Segment Open
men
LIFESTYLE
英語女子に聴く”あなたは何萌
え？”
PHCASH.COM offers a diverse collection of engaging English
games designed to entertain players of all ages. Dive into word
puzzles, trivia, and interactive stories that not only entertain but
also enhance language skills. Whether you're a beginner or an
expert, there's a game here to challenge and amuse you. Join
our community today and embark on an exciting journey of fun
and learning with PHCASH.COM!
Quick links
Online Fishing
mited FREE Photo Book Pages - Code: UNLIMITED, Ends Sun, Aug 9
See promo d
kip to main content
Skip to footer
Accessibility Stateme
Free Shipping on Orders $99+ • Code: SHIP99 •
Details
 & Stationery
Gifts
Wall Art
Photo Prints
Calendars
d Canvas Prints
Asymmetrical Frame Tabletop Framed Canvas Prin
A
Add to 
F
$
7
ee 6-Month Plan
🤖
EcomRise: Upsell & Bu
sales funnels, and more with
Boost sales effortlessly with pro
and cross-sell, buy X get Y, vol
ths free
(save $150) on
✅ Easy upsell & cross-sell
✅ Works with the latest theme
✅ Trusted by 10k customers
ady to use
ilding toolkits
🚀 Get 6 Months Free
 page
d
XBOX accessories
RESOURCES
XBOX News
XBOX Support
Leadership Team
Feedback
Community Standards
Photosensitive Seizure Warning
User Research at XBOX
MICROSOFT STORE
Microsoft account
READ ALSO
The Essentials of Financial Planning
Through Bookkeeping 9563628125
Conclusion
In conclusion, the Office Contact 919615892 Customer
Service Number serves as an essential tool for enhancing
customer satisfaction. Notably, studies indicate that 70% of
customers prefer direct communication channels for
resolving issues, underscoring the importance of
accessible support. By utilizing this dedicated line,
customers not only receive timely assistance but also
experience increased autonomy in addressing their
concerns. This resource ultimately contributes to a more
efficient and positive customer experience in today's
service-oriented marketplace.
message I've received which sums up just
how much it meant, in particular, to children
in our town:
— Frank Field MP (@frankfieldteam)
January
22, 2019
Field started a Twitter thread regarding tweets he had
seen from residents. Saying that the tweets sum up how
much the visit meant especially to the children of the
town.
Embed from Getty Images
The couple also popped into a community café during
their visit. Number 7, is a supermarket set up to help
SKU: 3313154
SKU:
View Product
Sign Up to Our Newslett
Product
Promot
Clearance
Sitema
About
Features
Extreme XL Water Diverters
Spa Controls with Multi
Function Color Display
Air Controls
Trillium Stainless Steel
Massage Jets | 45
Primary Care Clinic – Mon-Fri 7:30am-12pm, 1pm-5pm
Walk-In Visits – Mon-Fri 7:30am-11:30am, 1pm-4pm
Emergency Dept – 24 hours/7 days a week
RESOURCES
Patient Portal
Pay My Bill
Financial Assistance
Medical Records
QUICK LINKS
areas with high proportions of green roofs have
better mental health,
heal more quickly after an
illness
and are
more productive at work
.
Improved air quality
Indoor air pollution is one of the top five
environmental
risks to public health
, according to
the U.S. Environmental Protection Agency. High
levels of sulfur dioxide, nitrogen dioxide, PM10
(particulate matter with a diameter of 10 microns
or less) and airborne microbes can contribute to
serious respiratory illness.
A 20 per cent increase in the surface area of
Segment Closed
### Requirement
Everything above from the line with "XBOX Support" to the line with "Air Controls", both included, must be repeated exactly, and nothing outside that range.

### Response area
XBOX Support
Leadership Team
Feedback
Community Standards
Photosensitive Seizure Warning
User Research at XBOX
MICROSOFT STORE
Microsoft account
READ ALSO
The Essentials of Financial Planning
Through Bookkeeping 9563628125
Conclusion
In conclusion, the Office Contact 919615892 Customer
Service Number serves as an essential tool for enhancing
customer satisfaction. Notably, studies indicate that 70% of
customers prefer direct communication channels for
resolving issues, underscoring the importance of
accessible support. By utilizing this dedicated line,
customers not only receive timely assistance but also
experience increased autonomy in addressing their
concerns. This resource ultimately contributes to a more
efficient and positive customer experience in today's
service-oriented marketplace.
message I've received which sums up just
how much it meant, in particular, to children
in our town:
— Frank Field MP (@frankfieldteam)
January
22, 2019
Field started a Twitter thread regarding tweets he had
seen from residents. Saying that the tweets sum up how
much the visit meant especially to the children of the
town.
Embed from Getty Images
The couple also popped into a community café during
their visit. Number 7, is a supermarket set up to help
SKU: 3313154
SKU:
View Product
Sign Up to Our Newslett
Product
Promot
Clearance
Sitema
About
Features
Extreme XL Water Diverters
Spa Controls with Multi
Function Color Display
Air Controls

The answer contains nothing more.